The Slovenia Times

Stress tests affirm stability of Slovenian banking system

Economy

Ljubljana/Frankfurt - Stress tests conducted by the European Central Bank (ECB) and Banka Slovenije have confirmed the stability of the Slovenian banking system, pointing out Slovenian banks would fare well even under unfavourable economic scenarios. Nevertheless, banks have been urged to stay cautious in the post-Covid landscape.

Given Covid-related challenges, the banks should continue to assess and manage credit risks properly, the Slovenian central bank Banka Slovenije said in a press release on Monday.

This year's ECB bottom-up stress tests involved the Slovenian largest banks, NLB and NKBM. "The results of the tests indicate that the banks have maintained strong resilience even in hypothetical adverse scenarios," Banka Slovenije added.

The central bank has also assessed the capital adequacy situation in Slovenian smaller banks, subsidiaries and the state-owned export and development bank SID Banka.
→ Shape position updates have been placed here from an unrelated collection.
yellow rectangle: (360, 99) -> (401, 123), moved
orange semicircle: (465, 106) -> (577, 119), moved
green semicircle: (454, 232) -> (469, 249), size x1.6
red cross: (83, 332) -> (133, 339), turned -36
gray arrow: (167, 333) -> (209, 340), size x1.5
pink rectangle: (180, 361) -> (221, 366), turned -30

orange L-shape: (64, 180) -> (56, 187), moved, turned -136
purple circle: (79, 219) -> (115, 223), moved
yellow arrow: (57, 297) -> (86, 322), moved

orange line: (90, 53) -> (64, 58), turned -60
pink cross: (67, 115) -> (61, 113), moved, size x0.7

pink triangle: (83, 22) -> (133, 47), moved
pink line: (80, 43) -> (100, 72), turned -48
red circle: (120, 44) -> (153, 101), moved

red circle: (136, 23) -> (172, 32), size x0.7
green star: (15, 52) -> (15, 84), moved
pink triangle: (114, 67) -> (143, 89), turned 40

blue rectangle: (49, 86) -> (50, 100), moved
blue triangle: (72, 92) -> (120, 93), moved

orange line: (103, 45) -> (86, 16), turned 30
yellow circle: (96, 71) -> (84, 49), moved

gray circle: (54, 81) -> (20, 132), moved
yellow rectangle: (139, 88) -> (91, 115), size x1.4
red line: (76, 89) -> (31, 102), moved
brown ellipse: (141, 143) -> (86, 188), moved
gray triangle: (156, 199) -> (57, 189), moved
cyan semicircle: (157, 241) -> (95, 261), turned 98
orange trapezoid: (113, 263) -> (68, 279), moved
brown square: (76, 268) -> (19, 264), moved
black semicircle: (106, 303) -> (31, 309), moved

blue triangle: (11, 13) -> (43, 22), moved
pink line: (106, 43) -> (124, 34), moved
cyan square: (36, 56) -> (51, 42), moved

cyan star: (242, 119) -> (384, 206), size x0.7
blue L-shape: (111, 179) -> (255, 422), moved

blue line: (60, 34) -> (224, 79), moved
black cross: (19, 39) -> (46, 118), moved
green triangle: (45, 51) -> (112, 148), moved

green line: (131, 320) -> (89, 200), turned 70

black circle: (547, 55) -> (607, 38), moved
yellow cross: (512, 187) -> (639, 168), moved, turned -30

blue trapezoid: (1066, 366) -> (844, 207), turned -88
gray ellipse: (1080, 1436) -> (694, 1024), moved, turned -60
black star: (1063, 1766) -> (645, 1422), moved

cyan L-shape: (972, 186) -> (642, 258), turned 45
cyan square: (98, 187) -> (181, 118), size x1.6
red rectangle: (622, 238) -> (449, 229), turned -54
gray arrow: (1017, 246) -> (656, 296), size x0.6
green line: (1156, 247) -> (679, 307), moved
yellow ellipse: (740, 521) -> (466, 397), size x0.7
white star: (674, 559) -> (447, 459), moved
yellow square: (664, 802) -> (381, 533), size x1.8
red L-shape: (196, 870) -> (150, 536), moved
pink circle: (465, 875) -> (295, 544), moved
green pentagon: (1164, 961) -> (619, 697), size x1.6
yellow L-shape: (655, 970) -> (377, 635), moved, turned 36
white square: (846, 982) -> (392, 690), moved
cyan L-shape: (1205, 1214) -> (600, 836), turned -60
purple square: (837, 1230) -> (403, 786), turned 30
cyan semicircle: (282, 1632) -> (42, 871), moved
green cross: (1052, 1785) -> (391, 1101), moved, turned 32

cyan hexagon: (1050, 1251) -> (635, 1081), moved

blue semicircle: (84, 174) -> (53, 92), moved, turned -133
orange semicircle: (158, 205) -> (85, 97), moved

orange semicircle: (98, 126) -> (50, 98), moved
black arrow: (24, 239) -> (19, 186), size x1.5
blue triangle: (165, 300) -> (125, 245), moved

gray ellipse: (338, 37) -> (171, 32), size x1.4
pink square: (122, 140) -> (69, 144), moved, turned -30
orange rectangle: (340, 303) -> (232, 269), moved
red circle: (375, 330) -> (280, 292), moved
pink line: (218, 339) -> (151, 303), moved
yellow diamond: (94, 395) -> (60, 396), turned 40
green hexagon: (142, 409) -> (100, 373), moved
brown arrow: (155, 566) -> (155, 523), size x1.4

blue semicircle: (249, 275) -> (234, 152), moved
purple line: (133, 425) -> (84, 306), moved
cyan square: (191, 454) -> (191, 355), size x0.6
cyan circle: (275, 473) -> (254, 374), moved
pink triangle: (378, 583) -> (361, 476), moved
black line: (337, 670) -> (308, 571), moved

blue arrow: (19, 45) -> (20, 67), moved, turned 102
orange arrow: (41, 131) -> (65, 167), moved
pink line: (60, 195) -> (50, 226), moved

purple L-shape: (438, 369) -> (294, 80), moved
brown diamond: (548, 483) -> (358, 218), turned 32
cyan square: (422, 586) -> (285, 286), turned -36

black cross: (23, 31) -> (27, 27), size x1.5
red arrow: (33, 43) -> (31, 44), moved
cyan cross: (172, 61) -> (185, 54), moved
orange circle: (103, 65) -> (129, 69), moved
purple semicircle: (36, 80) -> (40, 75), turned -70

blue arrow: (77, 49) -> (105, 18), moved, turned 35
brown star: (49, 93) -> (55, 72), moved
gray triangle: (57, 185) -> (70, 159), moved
The results of the tests show that the banks' capital buffers are sufficient to ensure the banks would fare well both under baseline and adverse scenarios.

The central bank has also found that the banks have reduced credit risks in the past three years and scaled down exposure to market risks compared to major banks.

The banks have achieved progress compared to the results of 2018 stress tests. Successful attempts to reduce non-performing exposure and curb operating costs have helped improve the banks' standing on average. The drop in the capital ratio was more significant this year compared to 2018, but that has been mainly a result of changed economic circumstances. Credit and market risks created the strongest negative impact, the press release reads.

NLB and NKBM achieved slightly above-average results with the drop in the capital adequacy ratio under unfavourable scenarios being mainly a result of additional credit risk losses and lower net interest income.

The Common Equity Tier 1 (CET1) capital ratio of the two banks would fall by 3 - 5.99 percentage points, same as the ratios of most major banks in the EU (39 out of the 89 assessed in the latest ECB stress test).

The tests aimed to measure how individual banks would fare under hypothetical baseline and adverse economic developments in 2021-2023.